L’ÉDITORIAL
de Guillaume Roquette
C’est incompréhensible. Pourquoi le gouvernement refuse-t-il, via ses relais à l’Assemblée nationale, d’intégrer dans la loi « confortant les principes républicains » une disposition interdisant le voile islamique aux petites filles ? Il est pourtant difficile de nier qu’une telle pratique sépare les malheureux enfants qui en sont victimes du reste de la société. Or, l’objet de cette loi est justement de lutter contre les séparatismes. Alors, où est la cohérence ? Pour justifier sa décision, le pouvoir invoque le respect de la liberté religieuse, mais doit-on vraiment tout tolérer au nom de ce principe ? On connaît la justification théologique du voile : protéger les femmes musulmanes du désir sexuel des hommes. Cette règle est déjà contestable pour une adulte mais elle est proprement insupportable pour des fillettes qui ont parfois moins de 5 ans. Son interdiction ne serait pas autre chose qu’une mesure de protection de l’enfance.
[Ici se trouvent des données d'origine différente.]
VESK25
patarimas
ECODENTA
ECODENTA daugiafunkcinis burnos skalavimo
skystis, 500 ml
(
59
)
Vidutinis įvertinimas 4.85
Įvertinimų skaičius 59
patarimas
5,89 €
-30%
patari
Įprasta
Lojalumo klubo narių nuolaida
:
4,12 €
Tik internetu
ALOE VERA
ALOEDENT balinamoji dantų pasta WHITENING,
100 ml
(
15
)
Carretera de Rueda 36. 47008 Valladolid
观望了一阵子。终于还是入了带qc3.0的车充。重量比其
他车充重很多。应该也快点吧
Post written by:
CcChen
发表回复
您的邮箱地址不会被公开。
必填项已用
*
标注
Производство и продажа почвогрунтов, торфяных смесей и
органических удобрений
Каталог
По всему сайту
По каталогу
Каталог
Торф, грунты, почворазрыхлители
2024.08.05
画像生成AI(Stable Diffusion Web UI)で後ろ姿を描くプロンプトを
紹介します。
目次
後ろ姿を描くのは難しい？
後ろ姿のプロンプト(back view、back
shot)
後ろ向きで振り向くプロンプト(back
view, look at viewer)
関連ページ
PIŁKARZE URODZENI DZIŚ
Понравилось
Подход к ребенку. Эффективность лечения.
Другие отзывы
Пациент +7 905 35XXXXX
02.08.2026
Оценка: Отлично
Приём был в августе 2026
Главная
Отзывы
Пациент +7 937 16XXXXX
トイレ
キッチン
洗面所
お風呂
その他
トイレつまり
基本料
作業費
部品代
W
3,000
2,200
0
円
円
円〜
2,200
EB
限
« Il n’y a pas de problème religieux en France, il y a un problème lié à l’islam », osait dire courageusement François Fillon en 2016. Mais nos dirigeants actuels refusent de l’écrire noir sur blanc dans la loi, toujours au nom de la liberté religieuse. Et quand une députée de la majorité a déposé le fameux amendement (rejeté) contre le voilement des petites filles, ce dernier prévoyait « d’interdire le port de tout signe religieux ostensible par les mineurs dans l’espace public », sans distinction de religion. On aurait donc aussi interdit à tous les enfants catholiques d’apparaître en aube de premier communiant ! Certains justifient ce refus de nommer le problème par le désir de ne « stigmatiser » personne : ainsi la loi contre le séparatisme islamiste a-t-elle changé d’appellation en cours de route. Mais il sera difficile de produire un texte législatif efficace et utilisable devant les tribunaux s’il n’est rempli que de périphrases et de considérations abstraites. Quant à l’argument selon lequel le traitement différencié d’une seule religion serait contraire à l’État de droit, il est lui aussi contestable. Une société est légitime à changer les règles en vigueur si celles-ci ne coïncident plus avec l’intérêt général. La liberté de culte est un beau principe mais elle est aujourd’hui utilisée pour édifier une contresociété qui bafoue nos valeurs et notre identité. Et si des organismes comme le Conseil constitutionnel ou la Cour européenne des droits de l’homme s’opposent à une législation combattant ouvertement l’islamisme, il faudra résister. Souvenons-nous du général de Gaulle : quand il voulut instituer l’élection du chef de l’État au suffrage universel direct, tous les beaux esprits étaient contre, à commencer par ceux du Conseil d’État et du Conseil constitutionnel. Mais il n’a pas cédé et les Français lui en sont encore reconnaissant aujourd’hui. Il est temps de cesser d’avoir peur.